07/03/18

Obsesi?

pernah pada suatu hari aku membaca sebuah tulisan. isi nya kurang lebih tentang sebuah hubungan yang sebenarnya bukan lagi dilandasi oleh rasa cinta, melaikan rasa "sayang". Sayang? Iya, "sayang, ah, kalo putus, udah jalan 2 tahun nih" atau "sayang kalo putus, orang tuaku udah sreg sama dia" and so on.

aku sempat berpikir bahwa, hei, hal tersebut ngga ada apa-apanya dibanding rasa dicintai, diperjuangkan, dan yang paling penting yaitu rasa nyaman.

tulisan itu berlalu begitu saja tanpa membekas di pikiranku lama-lama.
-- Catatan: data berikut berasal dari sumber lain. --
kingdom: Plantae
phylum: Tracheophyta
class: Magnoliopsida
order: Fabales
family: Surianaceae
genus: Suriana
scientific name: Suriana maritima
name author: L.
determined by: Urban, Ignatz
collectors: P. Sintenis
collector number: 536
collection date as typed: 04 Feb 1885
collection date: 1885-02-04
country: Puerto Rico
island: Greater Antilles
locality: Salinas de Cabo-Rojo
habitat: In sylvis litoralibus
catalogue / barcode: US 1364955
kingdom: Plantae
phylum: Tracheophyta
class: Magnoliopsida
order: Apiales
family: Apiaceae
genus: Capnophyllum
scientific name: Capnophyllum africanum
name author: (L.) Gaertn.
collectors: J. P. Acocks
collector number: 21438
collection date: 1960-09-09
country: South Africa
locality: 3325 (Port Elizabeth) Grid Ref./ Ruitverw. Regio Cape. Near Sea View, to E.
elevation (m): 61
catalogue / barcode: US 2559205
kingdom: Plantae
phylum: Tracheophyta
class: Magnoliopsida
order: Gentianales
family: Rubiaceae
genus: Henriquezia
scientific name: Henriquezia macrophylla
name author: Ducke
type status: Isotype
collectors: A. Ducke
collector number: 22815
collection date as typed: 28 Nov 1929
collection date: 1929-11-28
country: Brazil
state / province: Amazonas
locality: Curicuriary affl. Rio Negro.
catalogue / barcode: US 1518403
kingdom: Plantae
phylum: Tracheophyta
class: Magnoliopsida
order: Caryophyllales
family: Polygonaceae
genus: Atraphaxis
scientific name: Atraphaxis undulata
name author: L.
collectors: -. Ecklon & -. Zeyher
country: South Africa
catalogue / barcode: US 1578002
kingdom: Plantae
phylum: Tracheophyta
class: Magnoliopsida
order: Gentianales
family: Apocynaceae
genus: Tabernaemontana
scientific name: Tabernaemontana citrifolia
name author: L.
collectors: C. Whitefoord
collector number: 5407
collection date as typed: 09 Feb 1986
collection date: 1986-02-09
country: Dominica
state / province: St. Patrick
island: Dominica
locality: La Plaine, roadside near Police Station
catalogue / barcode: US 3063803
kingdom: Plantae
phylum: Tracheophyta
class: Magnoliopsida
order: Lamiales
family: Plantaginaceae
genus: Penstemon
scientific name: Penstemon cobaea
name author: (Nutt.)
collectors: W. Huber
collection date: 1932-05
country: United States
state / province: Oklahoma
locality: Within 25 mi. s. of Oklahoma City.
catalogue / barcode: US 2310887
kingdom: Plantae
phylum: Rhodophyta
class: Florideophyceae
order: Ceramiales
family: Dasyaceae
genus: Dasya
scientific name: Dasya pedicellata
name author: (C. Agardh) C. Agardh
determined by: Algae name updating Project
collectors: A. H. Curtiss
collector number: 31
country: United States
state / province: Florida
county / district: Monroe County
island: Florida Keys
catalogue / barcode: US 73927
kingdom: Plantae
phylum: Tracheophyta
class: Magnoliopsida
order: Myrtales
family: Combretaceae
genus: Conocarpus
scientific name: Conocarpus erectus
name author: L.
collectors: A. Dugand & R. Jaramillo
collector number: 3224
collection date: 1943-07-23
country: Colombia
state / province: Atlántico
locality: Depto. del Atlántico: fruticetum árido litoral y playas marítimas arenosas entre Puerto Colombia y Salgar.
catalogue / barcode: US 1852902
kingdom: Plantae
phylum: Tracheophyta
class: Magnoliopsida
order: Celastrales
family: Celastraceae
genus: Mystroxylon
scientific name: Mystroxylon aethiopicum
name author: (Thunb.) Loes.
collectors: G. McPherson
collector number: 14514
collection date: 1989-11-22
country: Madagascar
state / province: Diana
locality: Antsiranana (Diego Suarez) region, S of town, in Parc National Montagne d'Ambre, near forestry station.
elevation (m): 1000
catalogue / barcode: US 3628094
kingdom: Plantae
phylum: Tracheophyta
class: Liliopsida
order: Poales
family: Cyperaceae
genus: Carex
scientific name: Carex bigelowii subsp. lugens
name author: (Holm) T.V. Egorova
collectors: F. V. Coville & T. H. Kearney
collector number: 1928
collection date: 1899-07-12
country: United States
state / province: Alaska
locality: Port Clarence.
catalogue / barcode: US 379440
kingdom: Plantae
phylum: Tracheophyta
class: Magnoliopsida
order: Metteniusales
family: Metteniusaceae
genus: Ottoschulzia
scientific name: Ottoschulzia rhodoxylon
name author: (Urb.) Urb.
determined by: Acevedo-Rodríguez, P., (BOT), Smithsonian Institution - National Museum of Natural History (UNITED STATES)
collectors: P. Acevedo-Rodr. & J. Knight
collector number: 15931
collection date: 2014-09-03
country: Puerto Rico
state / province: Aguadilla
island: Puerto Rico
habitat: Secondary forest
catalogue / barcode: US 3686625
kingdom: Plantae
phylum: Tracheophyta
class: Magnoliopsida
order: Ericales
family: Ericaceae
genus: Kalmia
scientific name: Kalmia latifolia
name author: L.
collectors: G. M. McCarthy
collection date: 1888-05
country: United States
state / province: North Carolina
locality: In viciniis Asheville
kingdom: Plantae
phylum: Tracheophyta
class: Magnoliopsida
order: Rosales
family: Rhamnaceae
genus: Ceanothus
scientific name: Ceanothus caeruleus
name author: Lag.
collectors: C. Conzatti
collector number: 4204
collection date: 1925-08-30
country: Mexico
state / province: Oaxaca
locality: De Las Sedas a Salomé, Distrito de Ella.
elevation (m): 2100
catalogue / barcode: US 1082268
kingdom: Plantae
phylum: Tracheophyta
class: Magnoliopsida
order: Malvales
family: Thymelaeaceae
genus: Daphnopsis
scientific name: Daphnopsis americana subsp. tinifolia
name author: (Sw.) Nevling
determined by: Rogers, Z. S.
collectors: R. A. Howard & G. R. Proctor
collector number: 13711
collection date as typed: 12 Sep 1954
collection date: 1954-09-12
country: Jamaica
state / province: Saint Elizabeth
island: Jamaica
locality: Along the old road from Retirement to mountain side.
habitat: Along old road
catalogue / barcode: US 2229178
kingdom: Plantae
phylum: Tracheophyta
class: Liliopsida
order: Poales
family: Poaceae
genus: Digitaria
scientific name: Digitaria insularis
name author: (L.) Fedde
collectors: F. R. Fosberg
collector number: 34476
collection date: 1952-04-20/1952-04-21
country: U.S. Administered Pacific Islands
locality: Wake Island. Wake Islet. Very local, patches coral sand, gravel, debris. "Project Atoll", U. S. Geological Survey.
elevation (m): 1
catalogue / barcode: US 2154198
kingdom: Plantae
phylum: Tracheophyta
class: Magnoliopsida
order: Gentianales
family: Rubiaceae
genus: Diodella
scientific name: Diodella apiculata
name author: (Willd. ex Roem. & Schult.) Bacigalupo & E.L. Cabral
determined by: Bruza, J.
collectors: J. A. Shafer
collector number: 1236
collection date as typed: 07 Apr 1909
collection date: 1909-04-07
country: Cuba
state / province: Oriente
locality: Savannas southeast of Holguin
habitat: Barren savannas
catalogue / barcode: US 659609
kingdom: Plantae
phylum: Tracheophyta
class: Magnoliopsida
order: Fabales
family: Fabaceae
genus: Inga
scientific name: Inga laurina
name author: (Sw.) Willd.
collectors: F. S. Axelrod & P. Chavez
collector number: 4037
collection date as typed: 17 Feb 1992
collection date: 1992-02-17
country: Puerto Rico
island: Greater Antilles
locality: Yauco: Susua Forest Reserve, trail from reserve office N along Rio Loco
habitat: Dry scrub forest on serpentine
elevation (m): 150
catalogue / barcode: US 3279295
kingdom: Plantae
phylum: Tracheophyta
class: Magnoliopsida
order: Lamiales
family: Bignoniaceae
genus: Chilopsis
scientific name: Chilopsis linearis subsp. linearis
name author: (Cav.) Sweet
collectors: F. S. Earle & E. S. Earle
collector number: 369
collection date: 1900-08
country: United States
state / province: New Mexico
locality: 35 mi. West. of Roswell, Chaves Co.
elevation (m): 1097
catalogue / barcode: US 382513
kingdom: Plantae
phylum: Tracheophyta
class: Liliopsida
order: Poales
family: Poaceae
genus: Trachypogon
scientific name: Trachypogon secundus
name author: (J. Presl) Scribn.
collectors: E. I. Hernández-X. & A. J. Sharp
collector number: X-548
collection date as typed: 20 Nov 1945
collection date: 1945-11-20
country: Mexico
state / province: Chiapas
hingga suatu hari aku tersadar, apa jangan-jangan sekarang aku sedang berada di posisi itu?

aku berpikir, apa iya?

aku mencoba melihat ke sisi lain, sisi dimana aku merasa begitu dicintai dan diperjuangkan oleh dia. lalu sisi ketika aku merasa begitu diabaikan pun muncul. silih berganti. aku merasa bukan lagi prioritasnya. bukan, bukan berarti aku ingin selalu dinomor satukan, tidak. aku mengerti bahwa ia memiliki mimpi yang harus dikejar, tanggung jawab yang harus ia jalani, keluarga yang menggunya pulang, hingga teman yang menginginkan berjumpa. pun denganku.

tapi bila seseorang masuk ke dalam prioritasmu, bukankah selalu ada waktu yang bisa diluangkan? sekadar telepon untuk 15 menit?

dia bilang aku ngga boleh cengeng cuma karena cinta. dengar aku, aku tidak cengeng! apa salah aku menangis karena merasa dikecewakan? merasa diabaikan? ketika disakiti?

kadang aku merasa bahwa, aku terobsesi. terobsesi oleh dirinya yang terkadang terlihat begitu sempurna di mataku. tapi kadang pula, aku merasa benci. mengapa aku mencintai dirinya. sebegitu besarnya.

jika ada pertanyaan dari Tuhan tentang apa yang aku inginkan, aku ingin meminta untuk berhenti terobsesi dan mencintainya begitu dalam. cukup mencintai sedikit, atau biarkan menipis setiap harinya. hingga hilang dan aku bisa lupa. berhenti dulu untuk mencintai seseorang, mungkin?